The structure of the milk changes during pasteurization. After consuming a milk product, this changed structure ensures it stays in the stomach less long. As a result, products with pasteurized milk are less filling than products containing raw milk.

  • Milk as nature intended

Pasteurized milk is sometimes modified. For example, flavours, sugars, vitamins and other ingredients are added to the milk.

This is different with raw milk. This is in fact processed directly into the relevant product after milking. Therefore, raw milk is unheated milk without additives. Perfectly balanced. Pure nature.

Crumbling cheese

  • Fuller taste

Products with raw milk have a fuller flavour than products containing heated milk. Pasteurization makes the taste of the milk flatter.

For example, with old cheese, the difference between pasteurized and raw milk cheese is very clear. Old cheese has matured for at least one year and has therefore dried up considerably. Cheese loses a lot of moisture during ripening. (A young cheese contains in average about 70-80% moisture, with old cheese this has been reduced to 40%).

It is obvious an old cheese is much less creamy than a young cheese. However, this is different with raw milk farmer’s cheese. Because cheese made from raw milk is fuller and creamier, an aged farmer’s cheese has a much smoother taste than a pasteurized aged cheese.

This property also benefits the cheese’s ability to cut. Due to its smooth structure, old raw milk cheese is much easier to cut than old pasteurized cheese. Old farmer’s cheese crumbles much less than old factory cheese.


Different types of hard and soft cheeses

Raw milk and pregnancy

Raw milk cheese may contain listeria bacteria. These bacteria can cause listeriosis and this infection can be harmful to the baby.

As a pregnant woman, it is therefore important that you are careful with raw milk cheese, because it can contain the listeria bacteria.

However, this mainly concerns soft cheese made from raw milk. Listeria bacteria hardly occurs in “hard”, ripened raw milk cheese. The listeria bacteria need moisture to survive and a soft cheese naturally contains more moisture than a hard cheese.

In fact, the chance of the presence of the listeria bacteria in hard raw milk cheese is decreasing by the day. During the ripening process, the cheese dries out more and more and the bacteria will die.  [2]

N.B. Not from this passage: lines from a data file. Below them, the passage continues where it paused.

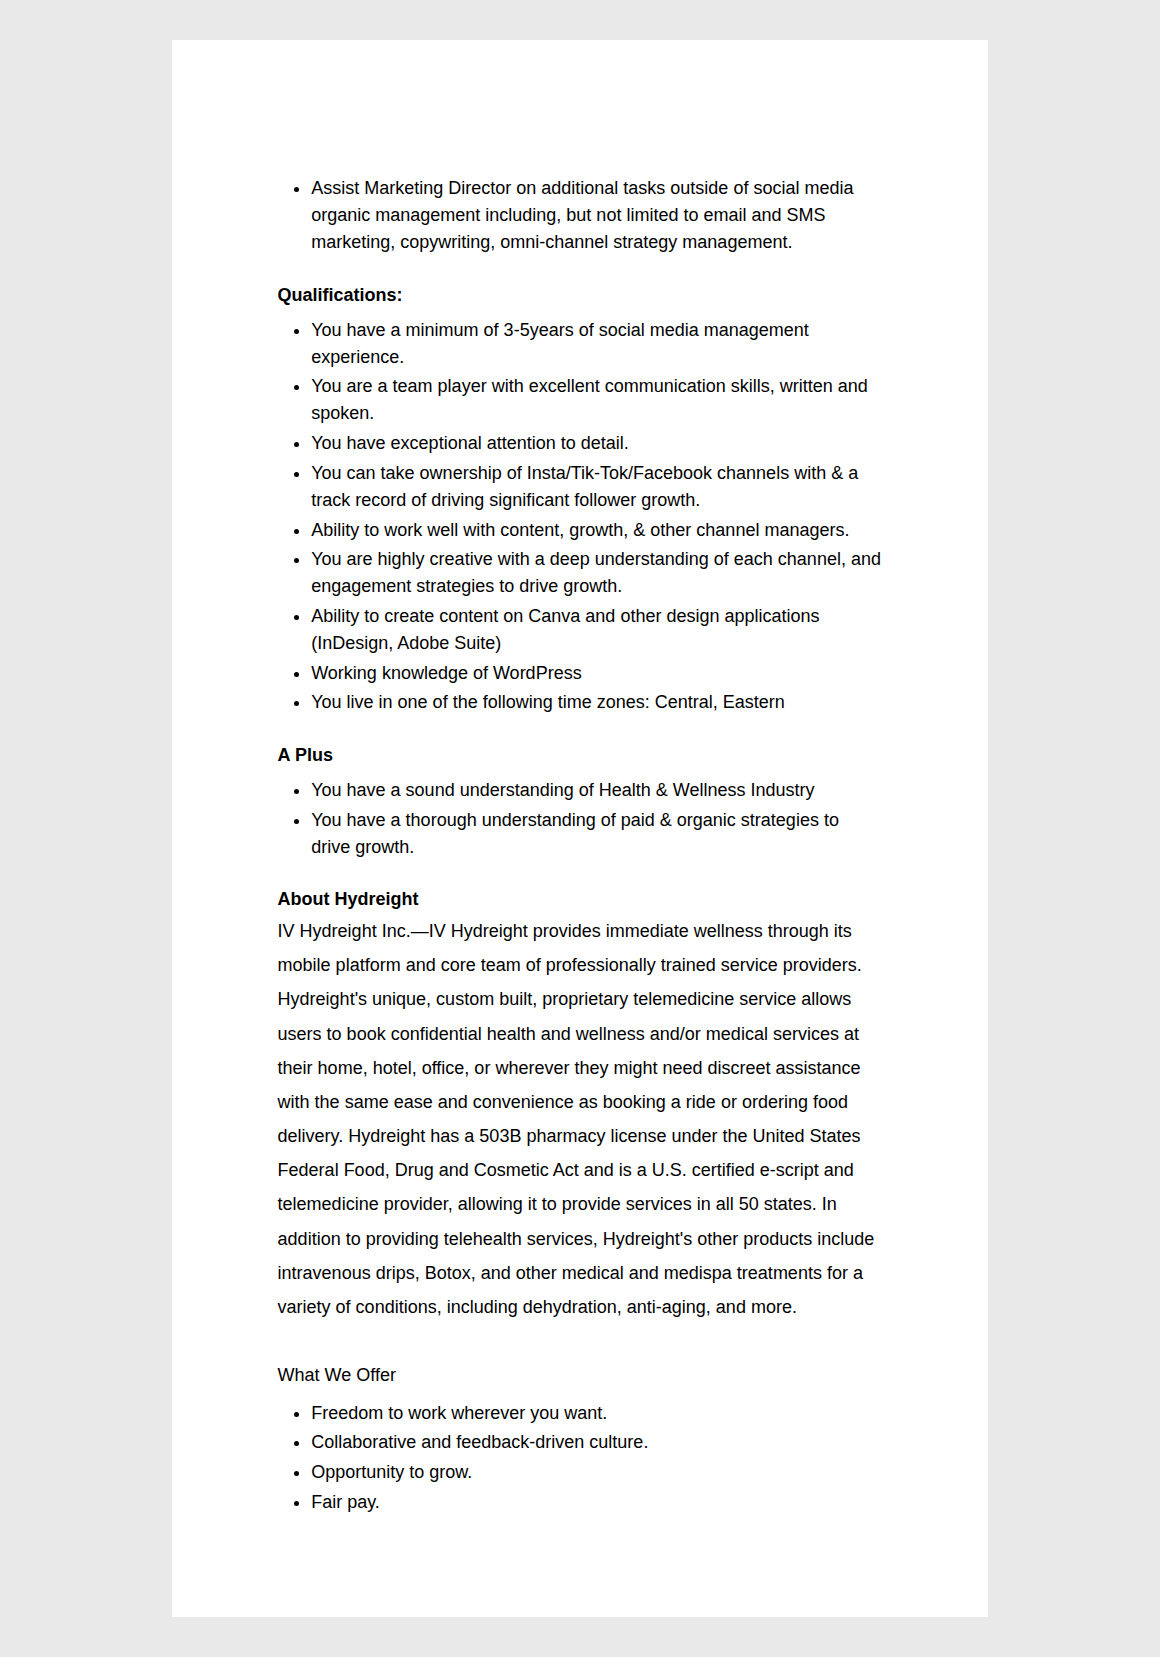Assist Marketing Director on additional tasks outside of social media organic management including, but not limited to email and SMS marketing, copywriting, omni-channel strategy management.
Qualifications:
You have a minimum of 3-5years of social media management experience.
You are a team player with excellent communication skills, written and spoken.
You have exceptional attention to detail.
You can take ownership of Insta/Tik-Tok/Facebook channels with & a track record of driving significant follower growth.
Ability to work well with content, growth, & other channel managers.
You are highly creative with a deep understanding of each channel, and engagement strategies to drive growth.
Ability to create content on Canva and other design applications (InDesign, Adobe Suite)
Working knowledge of WordPress
You live in one of the following time zones: Central, Eastern
A Plus
You have a sound understanding of Health & Wellness Industry
You have a thorough understanding of paid & organic strategies to drive growth.
About Hydreight
IV Hydreight Inc.—IV Hydreight provides immediate wellness through its mobile platform and core team of professionally trained service providers. Hydreight's unique, custom built, proprietary telemedicine service allows users to book confidential health and wellness and/or medical services at their home, hotel, office, or wherever they might need discreet assistance with the same ease and convenience as booking a ride or ordering food delivery. Hydreight has a 503B pharmacy license under the United States Federal Food, Drug and Cosmetic Act and is a U.S. certified e-script and telemedicine provider, allowing it to provide services in all 50 states. In addition to providing telehealth services, Hydreight's other products include intravenous drips, Botox, and other medical and medispa treatments for a variety of conditions, including dehydration, anti-aging, and more.
What We Offer
Freedom to work wherever you want.
Collaborative and feedback-driven culture.
Opportunity to grow.
Fair pay.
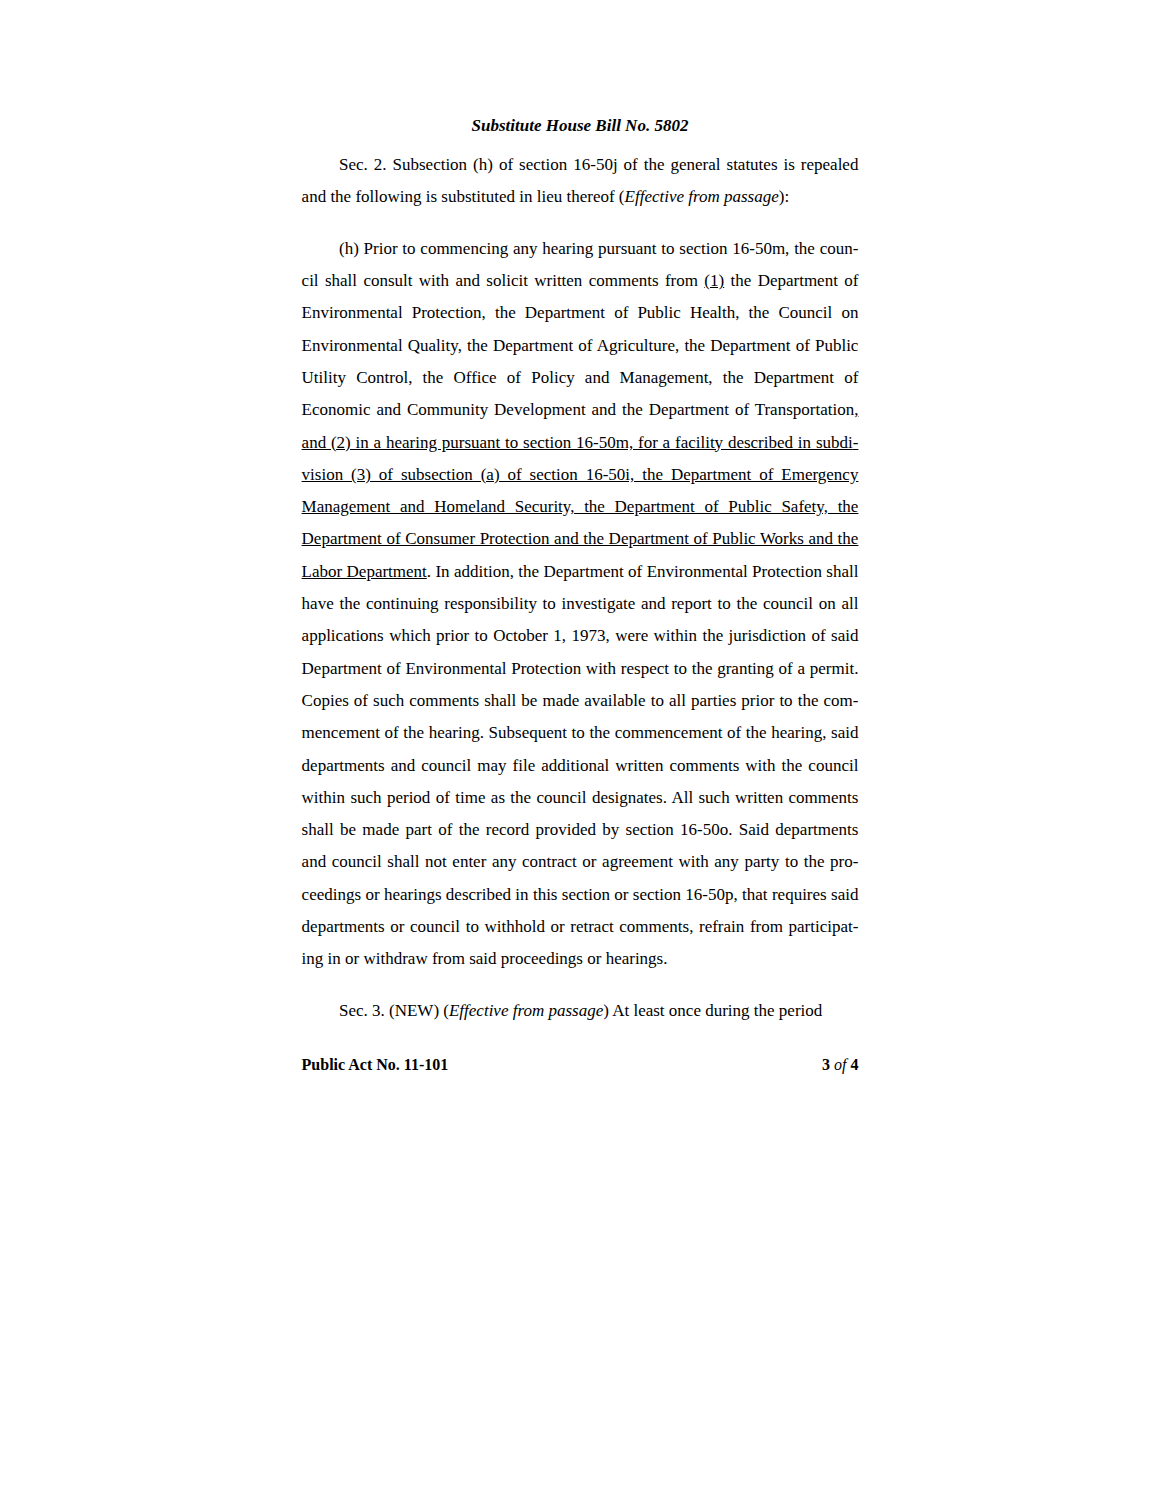Substitute House Bill No. 5802
Sec. 2. Subsection (h) of section 16-50j of the general statutes is repealed and the following is substituted in lieu thereof (Effective from passage):
(h) Prior to commencing any hearing pursuant to section 16-50m, the council shall consult with and solicit written comments from (1) the Department of Environmental Protection, the Department of Public Health, the Council on Environmental Quality, the Department of Agriculture, the Department of Public Utility Control, the Office of Policy and Management, the Department of Economic and Community Development and the Department of Transportation, and (2) in a hearing pursuant to section 16-50m, for a facility described in subdivision (3) of subsection (a) of section 16-50i, the Department of Emergency Management and Homeland Security, the Department of Public Safety, the Department of Consumer Protection and the Department of Public Works and the Labor Department. In addition, the Department of Environmental Protection shall have the continuing responsibility to investigate and report to the council on all applications which prior to October 1, 1973, were within the jurisdiction of said Department of Environmental Protection with respect to the granting of a permit. Copies of such comments shall be made available to all parties prior to the commencement of the hearing. Subsequent to the commencement of the hearing, said departments and council may file additional written comments with the council within such period of time as the council designates. All such written comments shall be made part of the record provided by section 16-50o. Said departments and council shall not enter any contract or agreement with any party to the proceedings or hearings described in this section or section 16-50p, that requires said departments or council to withhold or retract comments, refrain from participating in or withdraw from said proceedings or hearings.
Sec. 3. (NEW) (Effective from passage) At least once during the period
Public Act No. 11-101 3 of 4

Eating raw milk cheese during pregnancy

Are you pregnant and still want to enjoy farmer’s cheese that is definitely listeria-free? Then heat the cheese before use. Prepare the cheese in an oven dish, pizza, sauce or sandwich, for example. By heating the cheese, you will kill any harmful bacteria. [3]

The cheese will of course lose some flavour as a result of heating, but because heating takes place just before consumption, the unique farmer’s cheese flavour is largely preserved.